### [Exercise prompt]
Among the lines below, restate word for word only those from the line with "Model mathematical language" through the line with "We hope this", with both end lines kept.

((

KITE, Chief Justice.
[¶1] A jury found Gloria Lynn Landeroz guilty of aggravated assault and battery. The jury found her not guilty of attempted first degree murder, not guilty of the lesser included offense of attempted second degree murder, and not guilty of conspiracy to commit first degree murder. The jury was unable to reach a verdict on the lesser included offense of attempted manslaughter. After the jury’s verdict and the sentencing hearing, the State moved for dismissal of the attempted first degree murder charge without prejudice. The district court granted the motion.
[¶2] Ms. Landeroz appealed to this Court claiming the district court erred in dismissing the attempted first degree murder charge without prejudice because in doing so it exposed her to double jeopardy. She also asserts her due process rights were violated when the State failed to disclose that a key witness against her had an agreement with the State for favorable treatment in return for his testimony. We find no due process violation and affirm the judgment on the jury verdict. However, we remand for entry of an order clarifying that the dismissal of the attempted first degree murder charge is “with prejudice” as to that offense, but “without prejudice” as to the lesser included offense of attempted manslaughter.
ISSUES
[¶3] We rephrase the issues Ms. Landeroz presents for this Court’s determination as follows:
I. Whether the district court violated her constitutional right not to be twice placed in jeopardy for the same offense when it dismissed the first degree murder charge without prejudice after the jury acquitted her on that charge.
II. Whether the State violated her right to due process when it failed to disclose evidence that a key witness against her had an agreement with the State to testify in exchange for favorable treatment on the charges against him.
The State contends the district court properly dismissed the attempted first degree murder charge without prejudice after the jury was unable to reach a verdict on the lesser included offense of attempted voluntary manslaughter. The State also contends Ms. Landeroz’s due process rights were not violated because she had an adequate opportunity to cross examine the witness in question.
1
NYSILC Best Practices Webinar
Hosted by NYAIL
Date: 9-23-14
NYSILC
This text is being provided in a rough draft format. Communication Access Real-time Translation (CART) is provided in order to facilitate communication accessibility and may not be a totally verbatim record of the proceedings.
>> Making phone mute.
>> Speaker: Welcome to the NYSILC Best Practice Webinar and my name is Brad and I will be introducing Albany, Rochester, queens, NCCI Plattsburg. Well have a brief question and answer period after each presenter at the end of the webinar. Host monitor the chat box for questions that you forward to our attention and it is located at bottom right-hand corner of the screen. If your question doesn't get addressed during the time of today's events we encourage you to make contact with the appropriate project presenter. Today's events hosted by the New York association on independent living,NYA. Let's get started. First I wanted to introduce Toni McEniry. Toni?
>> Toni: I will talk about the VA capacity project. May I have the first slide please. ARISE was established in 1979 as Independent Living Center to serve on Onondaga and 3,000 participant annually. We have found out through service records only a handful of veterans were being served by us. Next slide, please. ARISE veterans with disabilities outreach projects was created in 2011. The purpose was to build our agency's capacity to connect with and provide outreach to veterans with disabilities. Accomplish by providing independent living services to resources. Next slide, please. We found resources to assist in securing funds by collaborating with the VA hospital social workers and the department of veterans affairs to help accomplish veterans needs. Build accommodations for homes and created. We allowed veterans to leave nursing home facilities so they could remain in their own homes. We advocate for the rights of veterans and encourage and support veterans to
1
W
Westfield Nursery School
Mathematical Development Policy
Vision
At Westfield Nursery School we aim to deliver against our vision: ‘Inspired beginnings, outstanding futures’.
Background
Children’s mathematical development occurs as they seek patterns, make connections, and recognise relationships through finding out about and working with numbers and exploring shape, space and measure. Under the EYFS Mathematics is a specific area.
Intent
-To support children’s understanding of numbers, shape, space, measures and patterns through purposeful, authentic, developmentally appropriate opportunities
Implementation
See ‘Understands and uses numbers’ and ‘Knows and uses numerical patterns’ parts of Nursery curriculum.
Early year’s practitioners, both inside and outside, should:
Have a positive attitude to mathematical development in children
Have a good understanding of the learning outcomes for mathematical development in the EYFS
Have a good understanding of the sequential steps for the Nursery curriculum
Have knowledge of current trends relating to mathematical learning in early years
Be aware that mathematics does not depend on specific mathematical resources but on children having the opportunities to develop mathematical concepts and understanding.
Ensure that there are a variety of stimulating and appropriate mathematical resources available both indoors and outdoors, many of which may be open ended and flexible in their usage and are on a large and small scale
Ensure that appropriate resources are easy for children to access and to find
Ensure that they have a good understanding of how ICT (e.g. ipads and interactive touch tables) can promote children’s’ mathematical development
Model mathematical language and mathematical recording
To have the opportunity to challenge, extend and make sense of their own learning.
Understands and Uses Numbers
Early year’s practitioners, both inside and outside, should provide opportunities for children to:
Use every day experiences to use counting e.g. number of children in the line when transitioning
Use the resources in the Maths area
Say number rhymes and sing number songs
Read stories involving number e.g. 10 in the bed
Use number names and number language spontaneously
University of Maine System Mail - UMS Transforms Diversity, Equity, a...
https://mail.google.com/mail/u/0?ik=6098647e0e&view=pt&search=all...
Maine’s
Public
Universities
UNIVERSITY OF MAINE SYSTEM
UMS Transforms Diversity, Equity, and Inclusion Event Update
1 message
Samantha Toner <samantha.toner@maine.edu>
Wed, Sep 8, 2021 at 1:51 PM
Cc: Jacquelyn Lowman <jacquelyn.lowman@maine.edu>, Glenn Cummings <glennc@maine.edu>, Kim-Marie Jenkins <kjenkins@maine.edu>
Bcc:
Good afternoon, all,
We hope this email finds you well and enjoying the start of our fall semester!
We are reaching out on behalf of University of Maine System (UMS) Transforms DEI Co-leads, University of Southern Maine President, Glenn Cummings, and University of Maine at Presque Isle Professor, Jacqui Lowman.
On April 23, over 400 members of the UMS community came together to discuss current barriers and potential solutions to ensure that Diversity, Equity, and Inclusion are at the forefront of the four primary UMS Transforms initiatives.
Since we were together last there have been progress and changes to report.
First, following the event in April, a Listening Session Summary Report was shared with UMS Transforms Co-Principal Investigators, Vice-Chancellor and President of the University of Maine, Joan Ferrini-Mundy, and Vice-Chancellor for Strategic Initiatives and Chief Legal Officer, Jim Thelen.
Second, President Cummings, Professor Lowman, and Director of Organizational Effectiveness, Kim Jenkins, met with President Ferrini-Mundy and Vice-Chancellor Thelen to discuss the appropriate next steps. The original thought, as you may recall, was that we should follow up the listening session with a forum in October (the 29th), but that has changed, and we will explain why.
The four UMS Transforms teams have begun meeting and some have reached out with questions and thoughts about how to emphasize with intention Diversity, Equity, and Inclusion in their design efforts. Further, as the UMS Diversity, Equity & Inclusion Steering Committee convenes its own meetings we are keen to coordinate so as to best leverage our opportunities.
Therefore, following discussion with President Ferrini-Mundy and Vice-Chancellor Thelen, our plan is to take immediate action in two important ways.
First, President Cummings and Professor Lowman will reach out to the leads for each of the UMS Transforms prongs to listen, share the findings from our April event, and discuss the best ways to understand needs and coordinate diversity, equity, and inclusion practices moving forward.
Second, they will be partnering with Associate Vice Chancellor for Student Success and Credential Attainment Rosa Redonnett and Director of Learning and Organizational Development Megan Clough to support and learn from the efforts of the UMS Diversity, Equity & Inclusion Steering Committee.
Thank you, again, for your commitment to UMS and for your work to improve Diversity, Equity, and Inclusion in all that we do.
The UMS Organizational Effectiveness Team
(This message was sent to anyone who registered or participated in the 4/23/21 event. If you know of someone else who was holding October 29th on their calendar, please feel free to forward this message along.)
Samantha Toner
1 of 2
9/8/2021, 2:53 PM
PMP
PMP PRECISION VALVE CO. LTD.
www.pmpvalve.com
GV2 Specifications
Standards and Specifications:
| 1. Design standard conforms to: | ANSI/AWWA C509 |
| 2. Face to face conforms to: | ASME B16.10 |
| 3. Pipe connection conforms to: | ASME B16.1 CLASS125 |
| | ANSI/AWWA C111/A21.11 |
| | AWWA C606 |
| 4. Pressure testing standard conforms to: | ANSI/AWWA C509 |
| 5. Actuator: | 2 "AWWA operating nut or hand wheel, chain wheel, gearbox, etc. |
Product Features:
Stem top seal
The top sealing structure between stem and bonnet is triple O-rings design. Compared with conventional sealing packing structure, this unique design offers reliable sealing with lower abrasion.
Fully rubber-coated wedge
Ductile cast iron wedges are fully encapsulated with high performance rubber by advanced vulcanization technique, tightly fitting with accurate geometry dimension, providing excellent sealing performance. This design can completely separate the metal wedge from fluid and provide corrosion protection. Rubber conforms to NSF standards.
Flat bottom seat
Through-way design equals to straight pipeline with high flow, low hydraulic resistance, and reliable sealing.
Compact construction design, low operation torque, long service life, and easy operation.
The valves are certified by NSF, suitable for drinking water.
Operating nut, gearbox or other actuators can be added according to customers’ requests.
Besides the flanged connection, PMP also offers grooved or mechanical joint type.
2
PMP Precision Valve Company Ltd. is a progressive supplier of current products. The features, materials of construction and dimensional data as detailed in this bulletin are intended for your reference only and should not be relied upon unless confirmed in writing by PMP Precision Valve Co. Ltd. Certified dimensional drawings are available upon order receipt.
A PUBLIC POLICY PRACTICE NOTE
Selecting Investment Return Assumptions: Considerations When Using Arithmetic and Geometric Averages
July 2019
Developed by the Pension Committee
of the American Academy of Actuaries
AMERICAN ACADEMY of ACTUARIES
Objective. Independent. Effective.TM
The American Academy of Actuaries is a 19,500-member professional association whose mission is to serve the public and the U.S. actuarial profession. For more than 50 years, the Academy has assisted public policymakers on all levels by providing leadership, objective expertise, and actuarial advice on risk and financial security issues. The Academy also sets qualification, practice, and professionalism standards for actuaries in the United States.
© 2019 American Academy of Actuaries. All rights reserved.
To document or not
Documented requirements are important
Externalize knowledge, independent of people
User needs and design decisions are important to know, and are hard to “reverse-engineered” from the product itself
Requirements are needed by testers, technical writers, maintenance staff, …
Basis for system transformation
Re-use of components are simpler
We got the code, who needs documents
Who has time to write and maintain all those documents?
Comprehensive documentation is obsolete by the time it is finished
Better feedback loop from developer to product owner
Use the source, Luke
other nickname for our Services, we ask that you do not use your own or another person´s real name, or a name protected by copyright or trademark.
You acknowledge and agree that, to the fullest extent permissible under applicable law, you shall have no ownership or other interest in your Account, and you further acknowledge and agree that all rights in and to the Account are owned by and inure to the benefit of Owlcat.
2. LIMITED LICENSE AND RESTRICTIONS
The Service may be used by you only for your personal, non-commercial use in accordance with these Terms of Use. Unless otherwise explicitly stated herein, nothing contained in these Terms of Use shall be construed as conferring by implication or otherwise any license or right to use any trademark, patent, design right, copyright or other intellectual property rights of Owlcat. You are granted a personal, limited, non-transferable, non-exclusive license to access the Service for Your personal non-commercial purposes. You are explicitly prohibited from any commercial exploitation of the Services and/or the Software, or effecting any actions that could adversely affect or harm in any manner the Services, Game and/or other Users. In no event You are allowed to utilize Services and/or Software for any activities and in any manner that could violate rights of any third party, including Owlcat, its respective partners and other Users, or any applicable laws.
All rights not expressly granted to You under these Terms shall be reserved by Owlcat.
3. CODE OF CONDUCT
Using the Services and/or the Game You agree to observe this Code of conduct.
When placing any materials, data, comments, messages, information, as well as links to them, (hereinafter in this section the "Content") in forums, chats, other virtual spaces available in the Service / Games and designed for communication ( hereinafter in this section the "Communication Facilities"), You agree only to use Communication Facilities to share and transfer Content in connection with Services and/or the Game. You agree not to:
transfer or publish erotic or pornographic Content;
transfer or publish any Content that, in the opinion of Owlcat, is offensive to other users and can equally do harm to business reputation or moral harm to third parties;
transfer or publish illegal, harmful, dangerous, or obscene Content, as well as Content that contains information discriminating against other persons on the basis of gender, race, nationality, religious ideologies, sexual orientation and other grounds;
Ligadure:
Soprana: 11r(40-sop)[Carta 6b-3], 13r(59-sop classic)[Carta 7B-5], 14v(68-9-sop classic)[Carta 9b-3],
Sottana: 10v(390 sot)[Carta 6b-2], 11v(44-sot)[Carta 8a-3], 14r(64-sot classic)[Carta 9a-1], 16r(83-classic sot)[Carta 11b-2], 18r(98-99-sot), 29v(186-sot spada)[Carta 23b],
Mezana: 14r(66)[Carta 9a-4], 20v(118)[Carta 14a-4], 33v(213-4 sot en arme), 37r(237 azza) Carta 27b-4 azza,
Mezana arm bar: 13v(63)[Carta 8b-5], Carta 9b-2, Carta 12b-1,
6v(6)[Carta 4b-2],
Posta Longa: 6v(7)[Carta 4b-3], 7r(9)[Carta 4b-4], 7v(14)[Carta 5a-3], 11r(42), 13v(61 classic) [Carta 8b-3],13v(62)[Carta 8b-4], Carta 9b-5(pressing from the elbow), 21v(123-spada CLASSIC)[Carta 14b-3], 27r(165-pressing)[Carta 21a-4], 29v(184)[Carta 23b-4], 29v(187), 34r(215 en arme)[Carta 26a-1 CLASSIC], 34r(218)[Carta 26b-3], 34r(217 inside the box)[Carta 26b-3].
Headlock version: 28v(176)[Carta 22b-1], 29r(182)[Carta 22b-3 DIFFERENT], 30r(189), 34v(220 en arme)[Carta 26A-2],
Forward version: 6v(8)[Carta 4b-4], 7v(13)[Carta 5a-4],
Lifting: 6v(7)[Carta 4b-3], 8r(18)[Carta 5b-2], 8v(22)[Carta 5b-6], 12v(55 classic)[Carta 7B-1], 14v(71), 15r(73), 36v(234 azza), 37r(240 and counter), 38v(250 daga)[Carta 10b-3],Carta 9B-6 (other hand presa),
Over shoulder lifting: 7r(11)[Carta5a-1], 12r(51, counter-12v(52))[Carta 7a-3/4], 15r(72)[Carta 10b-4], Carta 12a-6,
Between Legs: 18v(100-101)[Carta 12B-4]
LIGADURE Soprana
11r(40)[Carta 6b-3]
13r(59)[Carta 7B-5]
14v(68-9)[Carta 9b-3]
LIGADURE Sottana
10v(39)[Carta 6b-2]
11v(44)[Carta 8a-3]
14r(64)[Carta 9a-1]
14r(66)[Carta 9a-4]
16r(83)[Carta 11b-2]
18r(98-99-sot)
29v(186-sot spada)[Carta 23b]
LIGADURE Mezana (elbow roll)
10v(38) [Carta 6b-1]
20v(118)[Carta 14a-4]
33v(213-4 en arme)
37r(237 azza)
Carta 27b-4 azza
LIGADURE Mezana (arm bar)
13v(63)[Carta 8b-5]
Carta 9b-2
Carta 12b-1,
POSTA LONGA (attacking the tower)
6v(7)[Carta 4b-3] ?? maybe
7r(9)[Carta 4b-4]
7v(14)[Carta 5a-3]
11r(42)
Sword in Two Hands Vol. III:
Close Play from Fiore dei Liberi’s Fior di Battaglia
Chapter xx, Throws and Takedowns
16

))

### [Written response]
Model mathematical language and mathematical recording
To have the opportunity to challenge, extend and make sense of their own learning.
Understands and Uses Numbers
Early year’s practitioners, both inside and outside, should provide opportunities for children to:
Use every day experiences to use counting e.g. number of children in the line when transitioning
Use the resources in the Maths area
Say number rhymes and sing number songs
Read stories involving number e.g. 10 in the bed
Use number names and number language spontaneously
University of Maine System Mail - UMS Transforms Diversity, Equity, a...
https://mail.google.com/mail/u/0?ik=6098647e0e&view=pt&search=all...
Maine’s
Public
Universities
UNIVERSITY OF MAINE SYSTEM
UMS Transforms Diversity, Equity, and Inclusion Event Update
1 message
Samantha Toner <samantha.toner@maine.edu>
Wed, Sep 8, 2021 at 1:51 PM
Cc: Jacquelyn Lowman <jacquelyn.lowman@maine.edu>, Glenn Cummings <glennc@maine.edu>, Kim-Marie Jenkins <kjenkins@maine.edu>
Bcc:
Good afternoon, all,
We hope this email finds you well and enjoying the start of our fall semester!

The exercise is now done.